Requirement 1. Could you turn the part of the records that opens with the line containing "### Herramientas Online" and closes with the line containing "#### DNS Dumpster" into a JSON list of strings, one string per line, with blank lines left out?
Requirement 2. Can you carry on the essay about the Magna Charta and the American government past its last sentence?

Provided passage.
What happens when the American government cannot sustain public confidence, and fails to do what the ancients were guaranteed?

Summary

Some consider the Magna Charta to be old, and ancient. Should we be so lucky to have a government that meet these standards. If you look at the Magna Charta, you can see the American government fails to meet these minimal requirements.

The Charta, and all its requirements, needs to be used as a model for what can be done to remedy this failed American government, and modernize the failed American Bar Association: “We promise to protect the Constitution, and not do things that would make the Magna Charter look like an improvement.”

[All citations below are from: J. C. Holt’s “Magna Charta”, The Encyclopedia Americana: Grolier Incorporated, Volume 18 M-Mexico City, p. 92-94, 1997.]

* * *


Unlike today’s Constitution which effectively has no formal “defender,” the Magna Charta had a strict provision that certain people would ensure the Magna Charta was enforced:
“Finally, it stipulated that the enforcement of the Charter was to be supervise by Twenty Five elected barons empower to receive complaints against the king and to compel him, by distraining on his lands and castles, to redress the alleged wrongs.” [Holt]


Holt reminds us:

  • King John swore an oath to the terms;

  • Copies of the charter were published, and

  • All were required to swear allegiance to the terms and to the Twenty Five.

    A similar defender is needed. This Supreme Court fails to defend this Constitution,.

    * * *


    Scalia wants to defer to the private sector to oversee government, yet the civilian oversight is meaningless. Look at the failure of Congress and outside agenices to reivew information, get access, or do what should be done to protect this Constitution [ Click ]

    In fact, it's the outside companies, Scalia's "commercial entities," that are willing to violate the law.

    Law enforcement does nothing as the outside entities violate the law.

    * * *


    American courts regularly cite English common-law as precedent. Look at what we have with the Magna Charta, putting to rest this legal fiction called “inherent power”:
    ”In the 17th century, the common-lawyer opponents of the Stuart Kings, led by Sir Edward Coke, deployed the Charter and the six statues as the main element in an ancient law that they claimed the royal prerogrative had no power to infringe.” [Holt]
  • Where are the American lawyers?

  • What “precedent” are they relying on to say the President, or anyone for that matter, can violate the law?

  • Why are there no lawyers invoking this 17th Century precedent to remind the Executive he is no king, and that he is not above the law?

  • What set of conditions is permitting this non-sense to go unchallenged?

  • How can anyone around the globe believe that the American model is anything worth respecting when the results are abysmally at odds with what was reasonably expected of the 1200s in Britain?

Dataset excerpts.

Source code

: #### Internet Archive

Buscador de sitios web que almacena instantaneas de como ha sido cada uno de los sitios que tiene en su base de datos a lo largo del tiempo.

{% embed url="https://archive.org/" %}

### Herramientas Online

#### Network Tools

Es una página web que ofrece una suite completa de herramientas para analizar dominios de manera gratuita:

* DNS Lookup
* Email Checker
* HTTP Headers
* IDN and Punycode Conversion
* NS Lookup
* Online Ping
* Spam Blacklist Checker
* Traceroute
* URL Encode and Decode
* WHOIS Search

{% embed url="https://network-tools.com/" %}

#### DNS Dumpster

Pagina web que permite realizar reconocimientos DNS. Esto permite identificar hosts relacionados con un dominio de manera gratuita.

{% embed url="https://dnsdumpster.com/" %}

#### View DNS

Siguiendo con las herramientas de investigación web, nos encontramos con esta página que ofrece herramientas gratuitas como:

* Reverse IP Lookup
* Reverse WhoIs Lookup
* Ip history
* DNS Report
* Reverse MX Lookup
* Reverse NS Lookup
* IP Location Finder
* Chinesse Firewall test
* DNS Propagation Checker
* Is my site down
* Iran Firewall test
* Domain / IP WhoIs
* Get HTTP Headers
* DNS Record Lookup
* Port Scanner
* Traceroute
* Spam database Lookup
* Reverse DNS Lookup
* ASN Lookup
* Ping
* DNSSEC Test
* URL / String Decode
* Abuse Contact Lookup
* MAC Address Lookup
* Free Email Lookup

Answer space 1.
[
  "### Herramientas Online",
  "#### Network Tools",
  "Es una página web que ofrece una suite completa de herramientas para analizar dominios de manera gratuita:",
  "* DNS Lookup",
  "* Email Checker",
  "* HTTP Headers",
  "* IDN and Punycode Conversion",
  "* NS Lookup",
  "* Online Ping",
  "* Spam Blacklist Checker",
  "* Traceroute",
  "* URL Encode and Decode",
  "* WHOIS Search",
  "{% embed url=\"https://network-tools.com/\" %}",
  "#### DNS Dumpster"
]

Answer space 2.
    * * *


    There used to be real defenders of great documents. Look at what they had many years ago:
    “In addition, Magna Charta sought to control many aspects of royal administration:. . . It provide for the election of 12 knights in each shire to investigate evil practices in local government and in the administration of the royal forest.” [Holt]


    Those assigned with this duty have failed. Today, this job, in part, falls upon the DoJ Office of Professional Responsibility. Yet, this “leadership” refuses to assent to this standard, blocks investigations, and pretends the laws do not apply.

    An oath is a promise to do what is otherwise not easy. This Congress, responsible for reviewing the compliance with the laws, refuses to investigate the illegal activity. Rather, the responsibility falls on local officials, who may be harassed or have funds shut off if they dare to assert the rule of law, or refuse to assent to the lawlessness.

    Hamas wants to do something, but is not paid. There is no need for an American government that refuses to do what it is paid to do.

    * * *


    The American government has failed. Nothing is done when the legal community spews forth non-sense to justify illegal wars, misconduct, violation of treaties, and other conduct which is contrary to our system of laws.

    Look at the mess that this failed American governance has as its legacy:

  • A reckless Executive who ignores violations of the law – this is tyranny;

  • An ineffectual Congress which to restrain itself from spending money on illegal wars – this is malfeasance; and

  • A failed Judicial branch which refuses to investigate it attorneys (“court officers”) for advocating illegal war -- these are war crimes.

    The American government has no legitimacy. This government, where checks and balances fails, then compels the public to do what the government refuses to do: Assert the rule of law and provide leadership.

    Who needs a government, when it refuses to do what a government should do: Provide order, compel assent to standards, and protect the very document it swore to protect.

    * * *


    These buffoons on the Supreme Court reward those who violate the law and ignore the rules. There is no legal foundation for any American lawyer to argue the President has any “inherent power” to violate domestic law, especially when those laws are clearly promulgated, and the rights are clearly established.

    Yet, this Supreme Court, despite the Constitution and the “judicial power” it has, celebrates those who ignore the rules. That is stupid.

    What other rules, which law enforcement deems “quaint,” will the court say, “It is a “benefit” to society to reward those who ignore the Supreme Court rules.”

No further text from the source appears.